# [DATA RECORDS]
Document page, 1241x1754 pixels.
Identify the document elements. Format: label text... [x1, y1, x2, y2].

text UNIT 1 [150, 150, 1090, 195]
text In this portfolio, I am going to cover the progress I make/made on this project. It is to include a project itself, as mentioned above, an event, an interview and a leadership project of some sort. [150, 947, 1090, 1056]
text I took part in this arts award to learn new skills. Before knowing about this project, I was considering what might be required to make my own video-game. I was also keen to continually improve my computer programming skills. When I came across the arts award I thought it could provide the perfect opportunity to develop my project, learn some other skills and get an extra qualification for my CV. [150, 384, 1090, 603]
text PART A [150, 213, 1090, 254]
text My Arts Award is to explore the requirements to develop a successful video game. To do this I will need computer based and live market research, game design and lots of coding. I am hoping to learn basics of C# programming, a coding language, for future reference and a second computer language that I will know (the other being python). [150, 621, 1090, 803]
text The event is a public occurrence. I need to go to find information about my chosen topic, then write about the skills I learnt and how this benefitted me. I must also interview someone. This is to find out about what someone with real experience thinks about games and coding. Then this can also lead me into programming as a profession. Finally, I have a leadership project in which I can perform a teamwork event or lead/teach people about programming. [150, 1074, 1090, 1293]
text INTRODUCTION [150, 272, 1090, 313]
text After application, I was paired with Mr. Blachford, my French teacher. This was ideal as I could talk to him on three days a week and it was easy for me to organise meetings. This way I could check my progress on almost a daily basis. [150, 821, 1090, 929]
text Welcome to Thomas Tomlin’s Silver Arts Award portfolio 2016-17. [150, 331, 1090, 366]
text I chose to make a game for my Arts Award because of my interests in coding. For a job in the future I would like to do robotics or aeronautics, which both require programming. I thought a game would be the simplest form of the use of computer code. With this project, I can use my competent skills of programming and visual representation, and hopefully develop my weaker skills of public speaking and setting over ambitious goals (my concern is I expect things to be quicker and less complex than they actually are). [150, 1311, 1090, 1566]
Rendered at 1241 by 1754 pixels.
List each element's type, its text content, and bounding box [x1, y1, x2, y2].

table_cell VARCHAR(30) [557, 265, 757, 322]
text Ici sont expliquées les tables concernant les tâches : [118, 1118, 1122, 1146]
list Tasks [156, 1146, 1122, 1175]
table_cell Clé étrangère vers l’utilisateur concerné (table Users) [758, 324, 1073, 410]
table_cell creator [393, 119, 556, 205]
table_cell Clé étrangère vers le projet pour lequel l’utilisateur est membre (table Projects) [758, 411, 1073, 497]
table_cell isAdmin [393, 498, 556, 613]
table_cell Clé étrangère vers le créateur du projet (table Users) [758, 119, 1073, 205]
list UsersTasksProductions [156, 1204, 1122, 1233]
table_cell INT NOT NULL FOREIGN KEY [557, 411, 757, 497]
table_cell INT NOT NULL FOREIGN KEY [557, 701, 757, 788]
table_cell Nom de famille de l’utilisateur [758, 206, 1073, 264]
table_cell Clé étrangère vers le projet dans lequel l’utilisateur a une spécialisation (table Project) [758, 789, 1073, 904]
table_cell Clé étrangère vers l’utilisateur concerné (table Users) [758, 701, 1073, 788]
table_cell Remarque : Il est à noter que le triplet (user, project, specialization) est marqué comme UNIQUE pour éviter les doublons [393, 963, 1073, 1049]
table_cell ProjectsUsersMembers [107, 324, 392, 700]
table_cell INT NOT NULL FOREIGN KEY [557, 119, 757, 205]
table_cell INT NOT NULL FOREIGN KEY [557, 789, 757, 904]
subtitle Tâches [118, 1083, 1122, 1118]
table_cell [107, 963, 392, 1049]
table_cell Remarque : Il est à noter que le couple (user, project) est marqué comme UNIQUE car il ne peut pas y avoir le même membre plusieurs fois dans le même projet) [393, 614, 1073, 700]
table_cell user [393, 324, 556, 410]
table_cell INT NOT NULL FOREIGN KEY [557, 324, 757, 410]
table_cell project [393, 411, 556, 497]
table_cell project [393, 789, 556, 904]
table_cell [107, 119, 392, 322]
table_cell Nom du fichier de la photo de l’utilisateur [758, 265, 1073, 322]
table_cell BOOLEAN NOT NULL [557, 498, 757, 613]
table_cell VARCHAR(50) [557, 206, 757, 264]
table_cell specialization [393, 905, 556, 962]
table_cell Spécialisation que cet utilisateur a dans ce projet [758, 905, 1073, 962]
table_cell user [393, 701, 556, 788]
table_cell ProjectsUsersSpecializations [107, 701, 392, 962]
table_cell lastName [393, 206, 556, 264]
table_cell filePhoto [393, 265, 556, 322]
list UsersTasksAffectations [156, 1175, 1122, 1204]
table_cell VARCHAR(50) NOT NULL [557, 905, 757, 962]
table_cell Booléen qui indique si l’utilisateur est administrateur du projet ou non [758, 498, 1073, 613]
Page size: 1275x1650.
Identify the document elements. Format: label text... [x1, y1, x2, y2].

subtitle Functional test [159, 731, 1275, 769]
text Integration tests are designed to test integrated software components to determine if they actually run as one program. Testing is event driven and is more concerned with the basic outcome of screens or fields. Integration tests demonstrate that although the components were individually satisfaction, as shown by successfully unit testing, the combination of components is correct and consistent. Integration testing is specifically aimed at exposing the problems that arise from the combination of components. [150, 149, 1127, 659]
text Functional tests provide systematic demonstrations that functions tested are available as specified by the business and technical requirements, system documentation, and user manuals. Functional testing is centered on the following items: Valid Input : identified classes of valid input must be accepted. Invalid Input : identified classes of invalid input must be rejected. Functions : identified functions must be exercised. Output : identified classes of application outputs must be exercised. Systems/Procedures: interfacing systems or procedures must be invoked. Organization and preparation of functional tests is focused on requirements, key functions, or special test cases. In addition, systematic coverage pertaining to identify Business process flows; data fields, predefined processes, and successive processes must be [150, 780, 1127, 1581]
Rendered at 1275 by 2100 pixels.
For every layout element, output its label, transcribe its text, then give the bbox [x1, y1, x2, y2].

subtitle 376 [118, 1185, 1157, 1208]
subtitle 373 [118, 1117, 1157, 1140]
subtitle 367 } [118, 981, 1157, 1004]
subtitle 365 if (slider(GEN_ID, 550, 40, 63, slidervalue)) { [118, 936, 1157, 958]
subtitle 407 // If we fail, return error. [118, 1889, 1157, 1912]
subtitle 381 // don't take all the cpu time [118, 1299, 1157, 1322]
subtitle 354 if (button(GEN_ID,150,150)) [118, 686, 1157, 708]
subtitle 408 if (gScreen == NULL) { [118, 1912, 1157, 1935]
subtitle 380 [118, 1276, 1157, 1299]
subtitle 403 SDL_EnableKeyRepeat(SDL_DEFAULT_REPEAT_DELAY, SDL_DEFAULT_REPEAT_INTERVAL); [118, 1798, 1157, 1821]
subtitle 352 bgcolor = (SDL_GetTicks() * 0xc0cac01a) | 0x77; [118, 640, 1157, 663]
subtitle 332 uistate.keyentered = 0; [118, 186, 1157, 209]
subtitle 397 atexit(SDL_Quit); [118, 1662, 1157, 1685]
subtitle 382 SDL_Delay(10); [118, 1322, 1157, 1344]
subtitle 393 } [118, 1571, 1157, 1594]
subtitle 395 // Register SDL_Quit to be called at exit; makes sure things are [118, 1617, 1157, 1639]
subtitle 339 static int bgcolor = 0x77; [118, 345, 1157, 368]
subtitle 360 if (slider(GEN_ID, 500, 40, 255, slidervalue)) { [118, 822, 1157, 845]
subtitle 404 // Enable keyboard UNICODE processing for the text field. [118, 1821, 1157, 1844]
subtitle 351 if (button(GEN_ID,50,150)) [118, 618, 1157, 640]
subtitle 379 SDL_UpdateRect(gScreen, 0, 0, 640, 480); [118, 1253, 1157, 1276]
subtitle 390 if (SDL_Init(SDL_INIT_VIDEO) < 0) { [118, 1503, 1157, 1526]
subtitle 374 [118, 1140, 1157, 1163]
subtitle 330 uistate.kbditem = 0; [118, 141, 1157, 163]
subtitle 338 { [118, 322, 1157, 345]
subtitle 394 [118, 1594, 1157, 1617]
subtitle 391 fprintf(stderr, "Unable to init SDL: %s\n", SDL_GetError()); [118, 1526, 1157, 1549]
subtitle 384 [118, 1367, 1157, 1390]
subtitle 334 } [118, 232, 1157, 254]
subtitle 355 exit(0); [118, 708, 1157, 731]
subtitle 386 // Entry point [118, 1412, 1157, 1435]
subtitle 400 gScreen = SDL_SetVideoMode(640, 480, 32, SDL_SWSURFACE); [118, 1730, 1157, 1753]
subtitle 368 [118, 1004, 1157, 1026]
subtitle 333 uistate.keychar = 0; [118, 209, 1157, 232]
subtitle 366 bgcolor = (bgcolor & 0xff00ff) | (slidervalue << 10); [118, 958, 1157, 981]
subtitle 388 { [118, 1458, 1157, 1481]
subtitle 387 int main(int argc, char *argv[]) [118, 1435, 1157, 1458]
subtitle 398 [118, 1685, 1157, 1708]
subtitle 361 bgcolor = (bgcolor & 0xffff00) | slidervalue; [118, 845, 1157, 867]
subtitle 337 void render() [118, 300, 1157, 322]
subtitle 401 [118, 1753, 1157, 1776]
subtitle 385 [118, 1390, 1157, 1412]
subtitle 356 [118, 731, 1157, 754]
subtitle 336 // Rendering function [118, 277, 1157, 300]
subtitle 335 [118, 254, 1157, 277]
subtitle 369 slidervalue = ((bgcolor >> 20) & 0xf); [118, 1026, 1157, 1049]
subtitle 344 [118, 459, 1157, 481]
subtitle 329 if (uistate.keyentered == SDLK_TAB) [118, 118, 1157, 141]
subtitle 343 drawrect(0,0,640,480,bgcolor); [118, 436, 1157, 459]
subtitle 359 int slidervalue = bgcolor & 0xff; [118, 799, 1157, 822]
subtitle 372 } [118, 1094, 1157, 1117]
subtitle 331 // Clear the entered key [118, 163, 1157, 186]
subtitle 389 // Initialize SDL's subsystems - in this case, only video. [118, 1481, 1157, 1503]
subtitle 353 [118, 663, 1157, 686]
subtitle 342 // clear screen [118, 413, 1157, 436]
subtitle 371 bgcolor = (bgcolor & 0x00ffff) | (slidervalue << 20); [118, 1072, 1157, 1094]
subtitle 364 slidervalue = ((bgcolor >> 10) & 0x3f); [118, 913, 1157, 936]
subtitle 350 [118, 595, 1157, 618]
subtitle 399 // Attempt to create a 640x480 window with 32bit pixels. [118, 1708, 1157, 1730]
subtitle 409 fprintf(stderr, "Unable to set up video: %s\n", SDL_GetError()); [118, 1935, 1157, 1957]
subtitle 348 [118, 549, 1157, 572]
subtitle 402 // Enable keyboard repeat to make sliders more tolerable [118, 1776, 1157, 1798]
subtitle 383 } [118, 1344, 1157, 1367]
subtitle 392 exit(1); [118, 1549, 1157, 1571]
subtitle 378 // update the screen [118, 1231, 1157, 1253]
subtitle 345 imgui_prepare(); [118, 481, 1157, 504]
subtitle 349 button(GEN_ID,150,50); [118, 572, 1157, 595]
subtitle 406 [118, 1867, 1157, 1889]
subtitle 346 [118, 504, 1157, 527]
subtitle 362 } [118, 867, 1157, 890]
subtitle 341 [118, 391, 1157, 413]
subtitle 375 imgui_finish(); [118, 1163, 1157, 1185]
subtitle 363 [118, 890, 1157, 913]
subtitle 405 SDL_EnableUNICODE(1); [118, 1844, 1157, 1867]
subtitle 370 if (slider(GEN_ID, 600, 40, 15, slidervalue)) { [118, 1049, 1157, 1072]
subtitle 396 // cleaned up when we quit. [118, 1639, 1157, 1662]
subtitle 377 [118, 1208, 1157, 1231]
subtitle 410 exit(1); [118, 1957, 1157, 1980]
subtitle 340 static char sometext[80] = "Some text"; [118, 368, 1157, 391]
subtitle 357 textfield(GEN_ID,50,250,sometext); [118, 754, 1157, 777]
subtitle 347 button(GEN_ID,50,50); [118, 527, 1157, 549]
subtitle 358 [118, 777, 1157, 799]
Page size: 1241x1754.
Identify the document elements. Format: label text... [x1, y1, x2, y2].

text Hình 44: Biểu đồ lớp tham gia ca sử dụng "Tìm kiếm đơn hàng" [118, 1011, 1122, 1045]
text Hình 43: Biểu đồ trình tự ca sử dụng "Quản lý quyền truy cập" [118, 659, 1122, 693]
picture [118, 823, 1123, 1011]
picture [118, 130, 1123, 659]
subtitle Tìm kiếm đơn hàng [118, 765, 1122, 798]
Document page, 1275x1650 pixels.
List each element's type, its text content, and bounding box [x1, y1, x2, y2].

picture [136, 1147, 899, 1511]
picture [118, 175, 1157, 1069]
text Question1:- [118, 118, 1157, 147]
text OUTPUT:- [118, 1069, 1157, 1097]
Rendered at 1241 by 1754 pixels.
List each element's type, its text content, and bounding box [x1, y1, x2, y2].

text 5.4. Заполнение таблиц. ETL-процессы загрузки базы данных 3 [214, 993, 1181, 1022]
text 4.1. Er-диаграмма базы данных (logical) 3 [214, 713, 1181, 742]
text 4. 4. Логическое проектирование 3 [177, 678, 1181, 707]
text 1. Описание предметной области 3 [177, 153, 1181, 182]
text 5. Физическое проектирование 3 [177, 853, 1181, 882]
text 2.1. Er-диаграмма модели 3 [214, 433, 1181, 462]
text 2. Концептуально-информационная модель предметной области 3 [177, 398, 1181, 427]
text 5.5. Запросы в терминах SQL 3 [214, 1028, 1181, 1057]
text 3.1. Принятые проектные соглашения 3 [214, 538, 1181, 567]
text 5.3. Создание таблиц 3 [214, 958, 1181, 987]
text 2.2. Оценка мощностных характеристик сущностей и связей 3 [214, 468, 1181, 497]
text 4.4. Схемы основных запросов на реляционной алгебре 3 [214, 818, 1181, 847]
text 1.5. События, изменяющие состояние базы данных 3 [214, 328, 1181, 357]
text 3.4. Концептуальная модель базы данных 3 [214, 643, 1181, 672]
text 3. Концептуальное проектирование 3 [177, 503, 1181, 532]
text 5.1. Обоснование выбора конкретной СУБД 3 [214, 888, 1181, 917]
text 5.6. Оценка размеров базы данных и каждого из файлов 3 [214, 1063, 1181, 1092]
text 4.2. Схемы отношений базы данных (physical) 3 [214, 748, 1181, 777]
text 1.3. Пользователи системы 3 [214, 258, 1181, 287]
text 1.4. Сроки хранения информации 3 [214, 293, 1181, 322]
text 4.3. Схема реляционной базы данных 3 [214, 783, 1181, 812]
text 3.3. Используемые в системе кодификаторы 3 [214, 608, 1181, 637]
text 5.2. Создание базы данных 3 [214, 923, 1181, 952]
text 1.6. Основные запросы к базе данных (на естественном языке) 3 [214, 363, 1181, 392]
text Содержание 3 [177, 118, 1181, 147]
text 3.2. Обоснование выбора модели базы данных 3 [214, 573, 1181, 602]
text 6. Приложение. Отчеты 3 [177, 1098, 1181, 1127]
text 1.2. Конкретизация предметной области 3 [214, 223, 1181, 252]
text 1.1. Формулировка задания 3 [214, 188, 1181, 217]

# [TASK TO COMPLETE]
Which lines in the entries above contain the string "hàng"? Collect every one of them, treating uppercase and lowercase as different.

# [REPLY]
text Hình 44: Biểu đồ lớp tham gia ca sử dụng "Tìm kiếm đơn hàng" [118, 1011, 1122, 1045]
subtitle Tìm kiếm đơn hàng [118, 765, 1122, 798]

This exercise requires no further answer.